Further costs are, of course, incurred by the need to re-establish the health authorities, which were greatly reduced before the crisis, but now, as the central organisation for disease control, have to be ramped up again in a short time at high cost. Finally, the expansion of the mass testing infrastructure will also lead to high government investment, both in laboratory and medical care. If we calculate that in the rich nations health expenditure already accounts for 10 percent of national income in normal times, despite the cuts of recent years, it is clear that even a 20-30 percent increase in costs in the health system, as is now likely, will cost some percent of growth in GDP. You don’t have to be a prophet to see that those in power will try to finance the additional costs “in solidarity”, primarily through mass taxes and health insurance contributions.

It is also clear that the healthcare systems in the semi-colonies will be overwhelmed by the crisis many times over. On average, not even 5 percent of national income has been invested in the health systems there as a result of the imperialist non-development or the priorities demanded by the conditions on the world market. Behind this, there are huge differences in the degree of neo-colonial neglect. In terms of ICUs, for example, Brazil has about as many devices as Germany, with a population almost three times as large – and of course not the capacity to expand that number. Pakistan, on the other hand, with a population of well over 200 million but just 10 percent of German capacity, is helpless in the face of the epidemic that is about to break out.

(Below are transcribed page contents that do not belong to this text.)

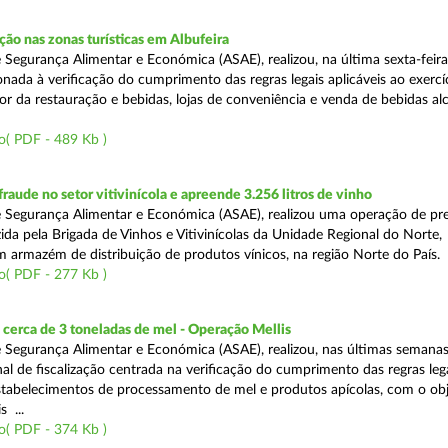
o nas zonas turísticas em Albufeira
 Segurança Alimentar e Económica (ASAE), realizou, na última sexta-feir
nada à verificação do cumprimento das regras legais aplicáveis ao exercí
or da restauração e bebidas, lojas de conveniência e venda de bebidas alc
o( PDF - 489 Kb )
aude no setor vitivinícola e apreende 3.256 litros de vinho
 Segurança Alimentar e Económica (ASAE), realizou uma operação de pr
ida pela Brigada de Vinhos e Vitivinícolas da Unidade Regional do Norte,
m armazém de distribuição de produtos vínicos, na região Norte do País.
o( PDF - 277 Kb )
cerca de 3 toneladas de mel - Operação Mellis
 Segurança Alimentar e Económica (ASAE), realizou, nas últimas semana
al de fiscalização centrada na verificação do cumprimento das regras leg
estabelecimentos de processamento de mel e produtos apícolas, com o obj
s ...
o( PDF - 374 Kb )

In African countries, such as Uganda, only 1 percent of German capacity is available. Of course, the demography of these countries speaks for a faster “herd immunity”. But the densely packed living conditions in the conurbations makes the rapid rise in infection rates very likely. The low capacity of the health care systems will therefore shift the curve of the epidemic development strongly into the area of the “herd immunity strategy” – with probably millions of deaths. Due to the much more severe economic crisis that is expected to follow, this health problem will be further exacerbated by malnutrition and other epidemics (e.g. tuberculosis).

The corona danger, therefore, threatens millions of lives. At the same time, the capitalist system is proving unable to cope with the pandemic. On the contrary, it itself acts as a catalyst for the crisis-ridden development of the world economy, which we will deal with in part 2 of this article.